We will consider two different types of clustering: hierarchical and k-means.
### Hierarchical Clustering.
1. Use hierarchical clustering and complete linkage to cluster the data.
- Keep only numerical variables. The dummy variable `South` can also be kept.
- We do not need to standardize the variables because the solution will be better without scaling.

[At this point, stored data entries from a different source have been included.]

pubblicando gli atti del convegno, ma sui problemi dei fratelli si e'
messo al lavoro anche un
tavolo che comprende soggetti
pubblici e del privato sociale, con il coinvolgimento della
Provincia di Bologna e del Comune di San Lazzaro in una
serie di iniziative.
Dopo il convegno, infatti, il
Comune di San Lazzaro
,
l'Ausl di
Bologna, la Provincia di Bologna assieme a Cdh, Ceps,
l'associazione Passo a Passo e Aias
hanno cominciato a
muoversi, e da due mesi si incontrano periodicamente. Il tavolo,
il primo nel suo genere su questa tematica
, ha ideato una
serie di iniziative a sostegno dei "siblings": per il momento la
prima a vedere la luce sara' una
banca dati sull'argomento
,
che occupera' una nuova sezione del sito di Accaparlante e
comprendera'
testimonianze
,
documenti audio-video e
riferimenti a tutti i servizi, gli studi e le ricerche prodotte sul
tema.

- Compute the distance matrix using Euclidean distance.
- Create the dendogram.
- Compare the solutions across different clusters. Which solution seems most stable?
```{r}
hclust_result <- arrest %>%
select(-States, -category) %>%
`rownames<-`(arrest$States) %>%
dist(method = ___) %>%
___(___)
ggdendrogram(___)
```
2. Cut the tree by 4 clusters. Use the output to answer the following questions
- Plot the relationship between Assault and Murder again, but choose the color of the plot corresponding to the Cluster in which the observation lies. What pattern do you see?
```{r}
p <- arrest %>%
ggplot() +
geom_point(aes(x = ___,
y = ___,
col = factor(cutree(___, ___)),
size = category,
label = States),
alpha = 0.6) +
labs(col = "cluster")
plotly::ggplotly(p)
```
- Now, overlay the previous plot with the geographic information (South) by choosing the shape of the plot to depend on the variable South. What do you notice about the southern states?
```{r}
p <- arrest %>%
ggplot() +
geom_point(aes(x = ___,
y = ___,
col = factor(cutree(___, ___)),
size = category,
shape = ___,
label = States),
alpha = 0.6) +
labs(col = "cluster")
plotly::ggplotly(p)
```
### K-means Clustering.
1. Obtain the K-means clusters with $k=3$ and $k=4$ clusters.
```{r}
kmeans_result_3 <- arrest %>%
select(-States, -category) %>%
`rownames<-`(arrest$States) %>%
kmeans(centers = ___)
kmeans_result_4 <- arrest %>%
select(-States, -category) %>%
`rownames<-`(arrest$States) %>%
kmeans(centers = ___)
```
2. Plot the different cluster membership totals in each cluster by category using `geom_bar()`.
```{r}
p1 <- arrest %>%
mutate(cluster = ___) %>%
ggplot() +
geom_bar(aes(x = ___, fill = ___)) +
ggtitle("Number of observations in each cluster by category",
subtitle = "(3-cluster solution)")
p2 <- arrest %>%
mutate(cluster = ___) %>%
ggplot() +
geom_bar(aes(x = ___, fill = ___)) +
ggtitle("Number of observations in each cluster by category",
subtitle = "(4-cluster solution)")
patchwork::wrap_plots(p1, p2, ncol = 2)
```
3. For $k=4$ clusters, plot the relationship between Assault and Murder again, but choose the color of the plot corresponding to the Cluster in which the observation lies.
```{r}
p <- arrest %>%
mutate(cluster = ___) %>%
ggplot() +
geom_point(aes(x = Murder, y = Assault, col = ___, size = category, label = States),
alpha = 0.6) +
labs(col = "cluster")
plotly::ggplotly(p)
```
- Now, overlay the geographic indicator. How do the results differ from the other clustering algorithm?
```{r}
p <- arrest %>%
mutate(cluster = ___) %>%
ggplot() +
geom_point(aes(x = Murder, y = Assault, col = ___, size = category, shape = ___, label = States),
alpha = 0.6) +
labs(col = "cluster")
plotly::ggplotly(p)
```
4. Which algorithm gives more meaningful interpretations to the data? Why?